***** Dataset records *****

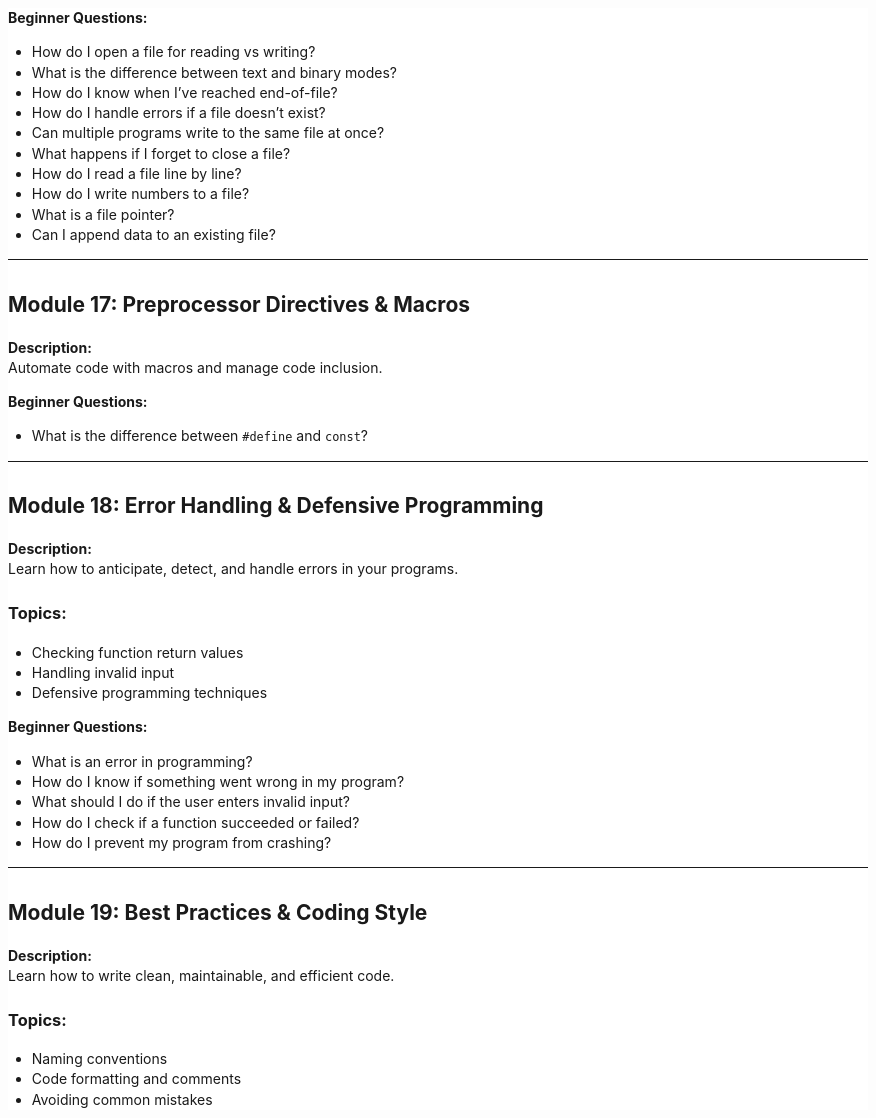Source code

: **Beginner Questions:**
- How do I open a file for reading vs writing?
- What is the difference between text and binary modes?
- How do I know when I’ve reached end-of-file?
- How do I handle errors if a file doesn’t exist?
- Can multiple programs write to the same file at once?
- What happens if I forget to close a file?
- How do I read a file line by line?
- How do I write numbers to a file?
- What is a file pointer?
- Can I append data to an existing file?

---

## Module 17: Preprocessor Directives & Macros

**Description:**  
Automate code with macros and manage code inclusion.

**Beginner Questions:**
- What is the difference between `#define` and `const`?

---

## Module 18: Error Handling & Defensive Programming

**Description:**  
Learn how to anticipate, detect, and handle errors in your programs.

### Topics:
- Checking function return values
- Handling invalid input
- Defensive programming techniques

**Beginner Questions:**
- What is an error in programming?
- How do I know if something went wrong in my program?
- What should I do if the user enters invalid input?
- How do I check if a function succeeded or failed?
- How do I prevent my program from crashing?

---

## Module 19: Best Practices & Coding Style

**Description:**  
Learn how to write clean, maintainable, and efficient code.

### Topics:
- Naming conventions
- Code formatting and comments
- Avoiding common mistakes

*****

• [Work to be completed] Report in full each line above in which the string "handle" appears.

• [Your solution]
- How do I handle errors if a file doesn’t exist?
Learn how to anticipate, detect, and handle errors in your programs.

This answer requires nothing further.